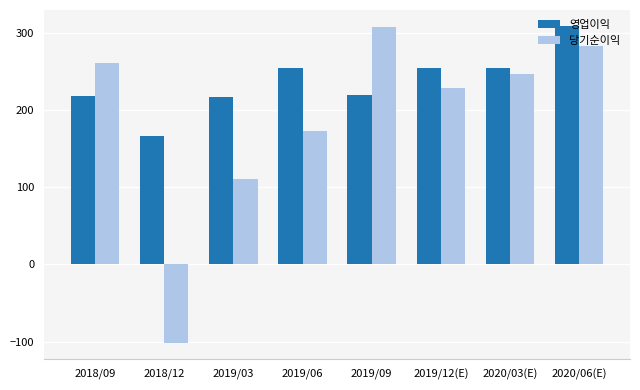

What position from the left is 2020/06(E)?

8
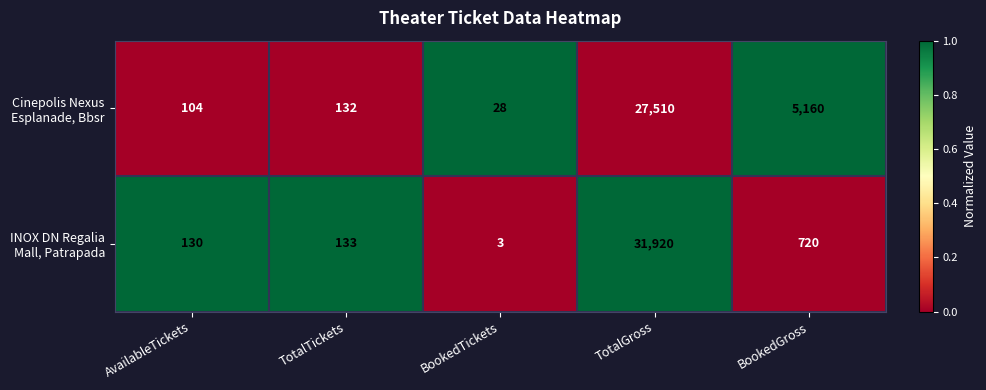

What is the greatest value displayed?

31920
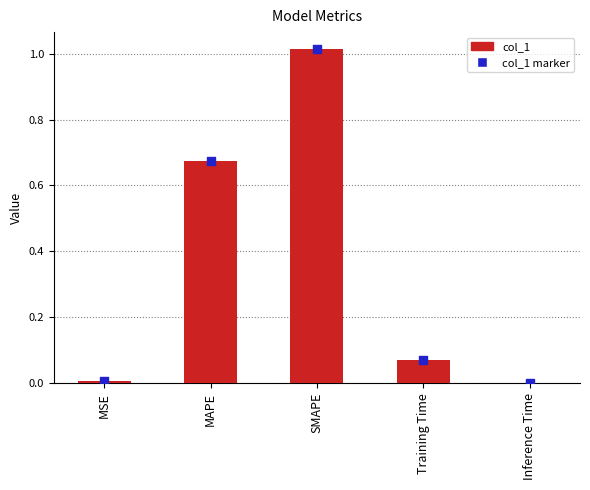

At which category is the sum across all series the highest?

SMAPE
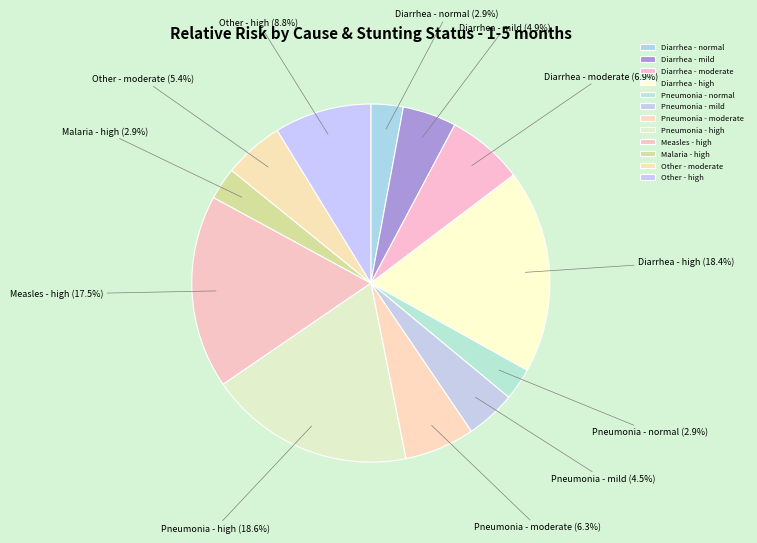

What percentage do Pneumonia - moderate and Diarrhea - mild together represent?

11.2%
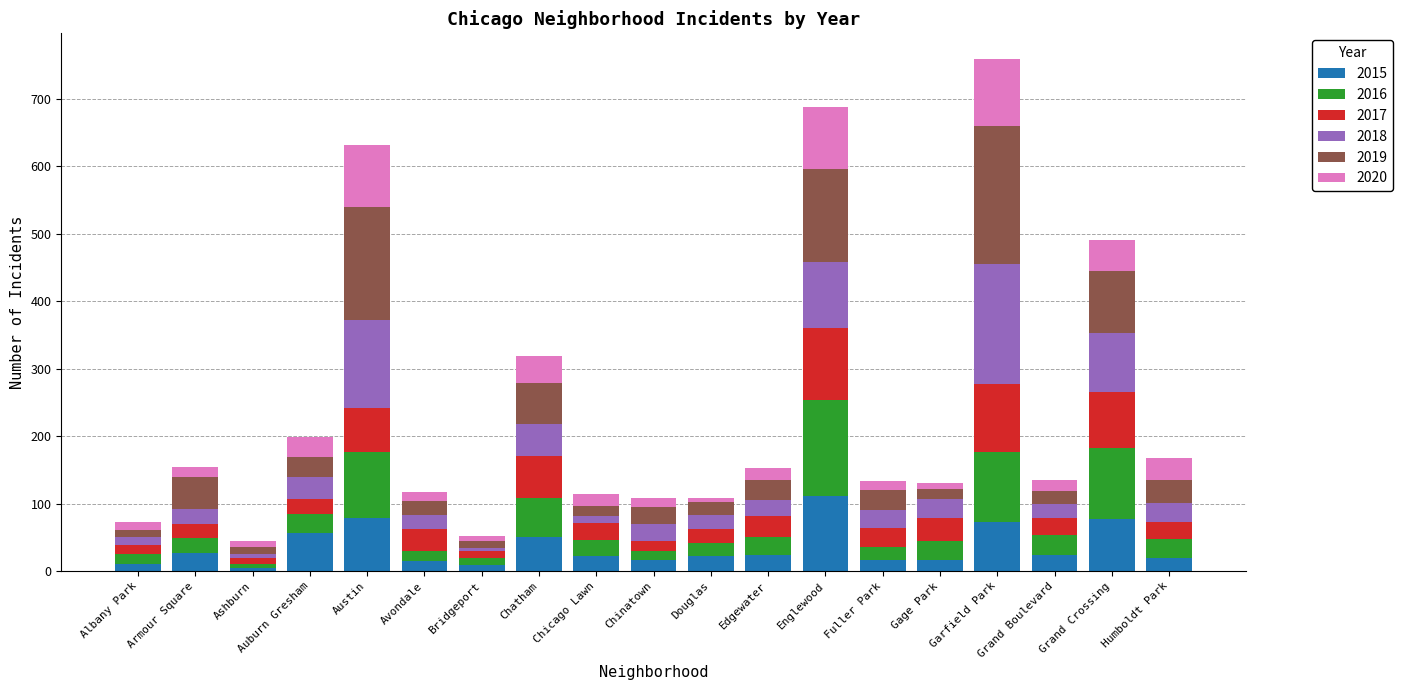

What is the highest value of the 2015 series?

111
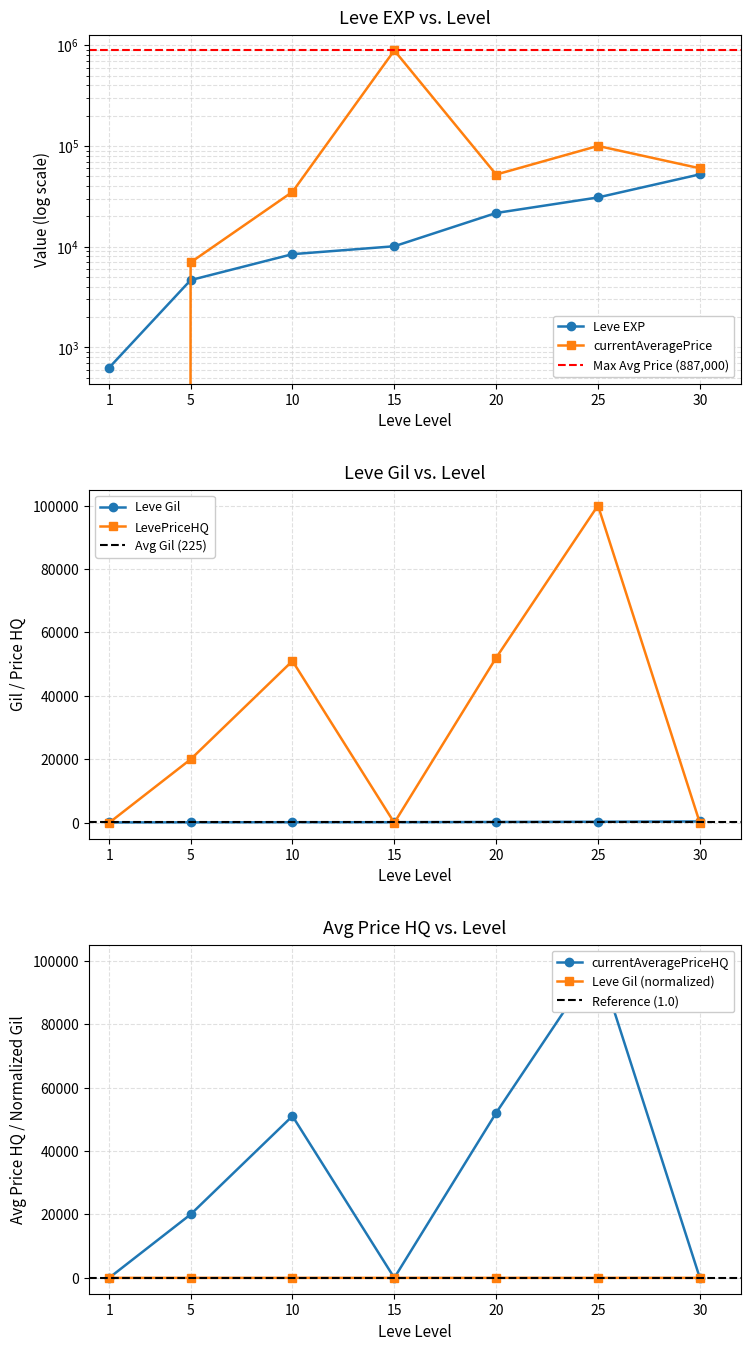

Reading left to right, what are all the values shown in this chart?

Leve EXP: 1=630	5=4660	10=8430	15=10100	20=21600	25=30820	30=52220
Leve Gil: 1=112	5=140	10=172	15=174	20=248	25=317	30=410
currentAveragePrice: 1=0	5=6982	10=35000	15=887000	20=52000	25=99999	30=60006
currentAveragePriceHQ: 1=0	5=19997	10=51000	15=0	20=52000	25=99999	30=0
LevePriceHQ: 1=0	5=19997	10=51000	15=0	20=52000	25=99999	30=0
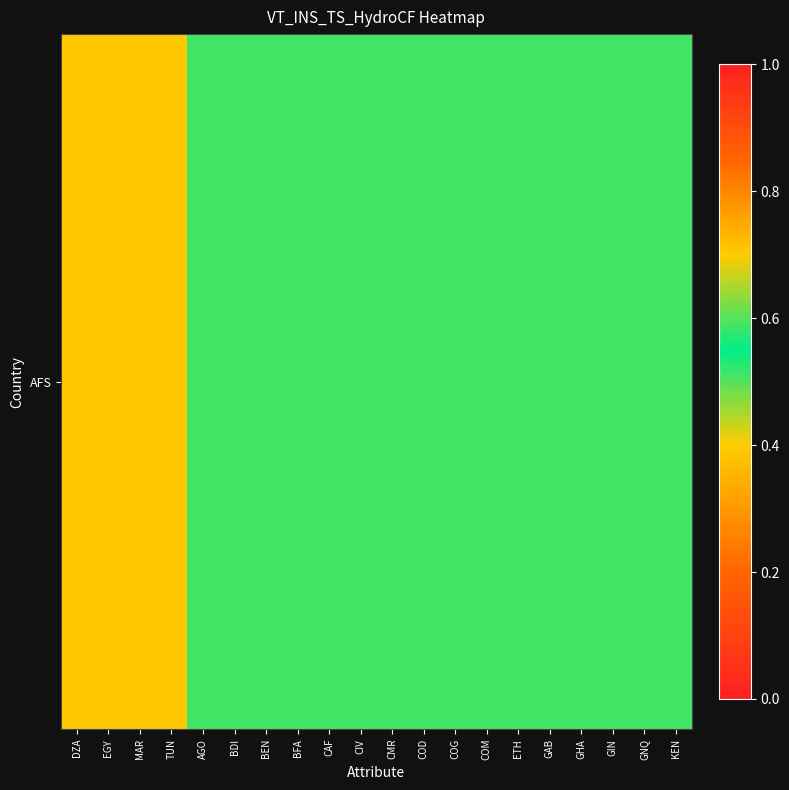

What is the difference between the maximum and minimum values?

0.2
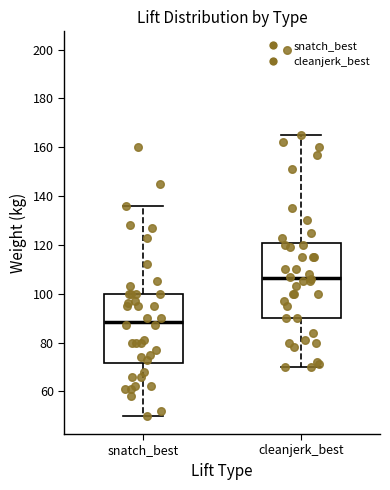

Reading left to right, read every box against the y-axis: the position of its median line, the range the box covers, and the ends of its whiskers. The values are not printed on the chart, so give them approximately, as read against the axis.

snatch_best: median 88, box 72 to 100, whiskers 50 to 136
cleanjerk_best: median 106, box 90 to 120, whiskers 70 to 166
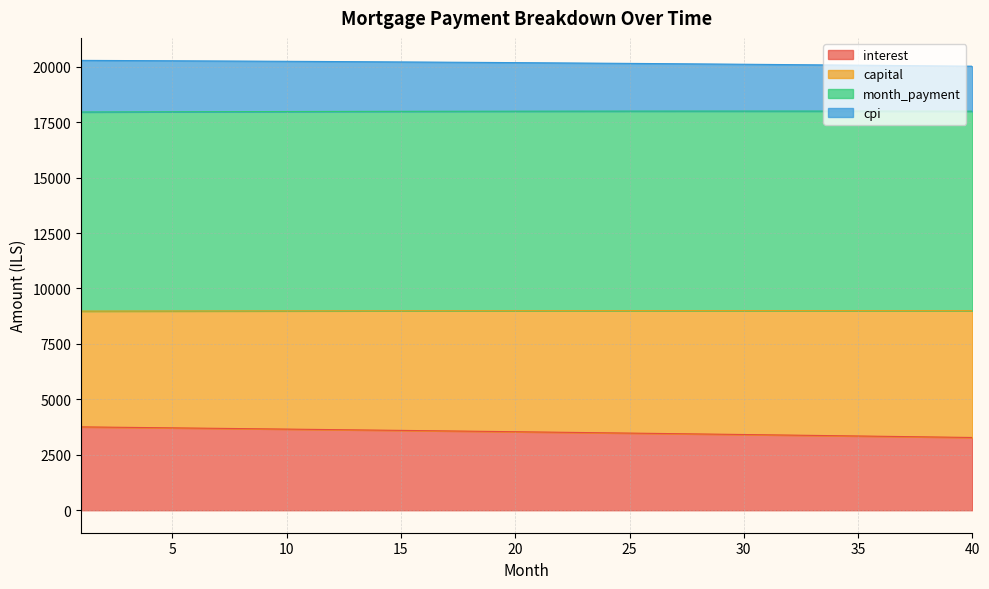

What is the total value across all series at 25?

20149.1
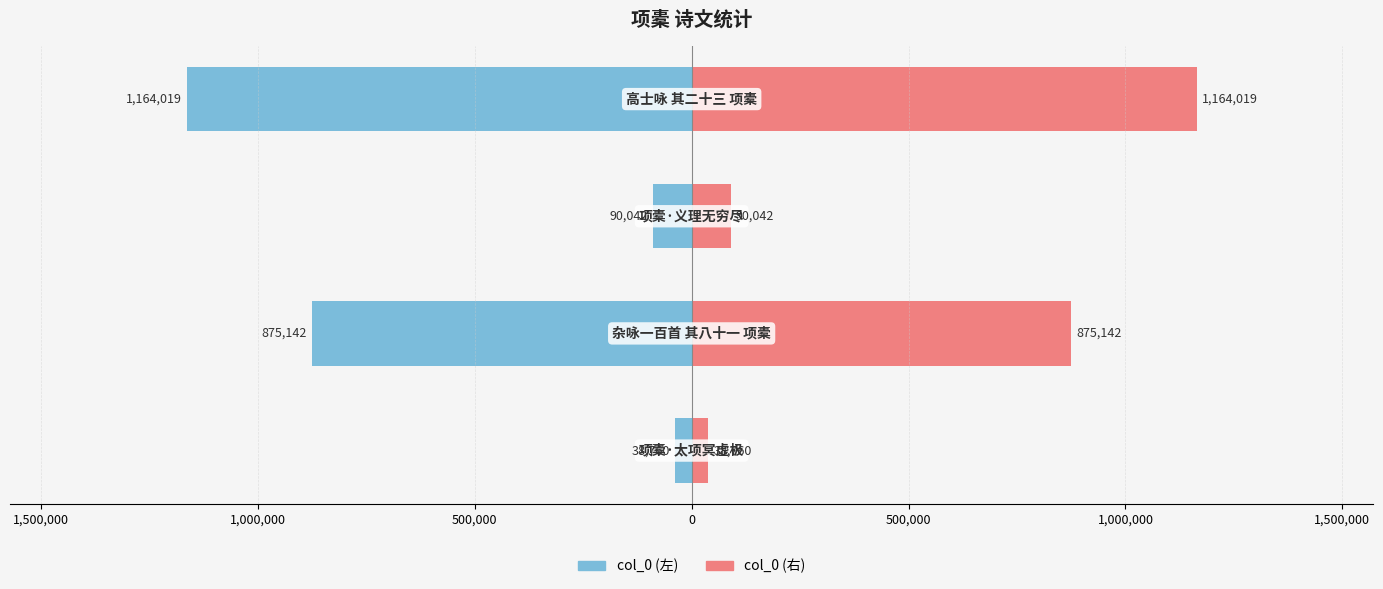

What is the greatest value displayed?

1164019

..........

About this exercise:
Rewrite the stretch from the start of the entries through the line containing "Reading left to right, what", with "highest" replaced by "largest" and everything else unchanged. Leave out the pictures.

Result for this exercise:
What position from the left is 2020/06(E)?

8

What is the greatest value displayed?

31920

At which category is the sum across all series the largest?

SMAPE

What percentage do Pneumonia - moderate and Diarrhea - mild together represent?

11.2%

What is the largest value of the 2015 series?

111

Reading left to right, what are all the values shown in this chart?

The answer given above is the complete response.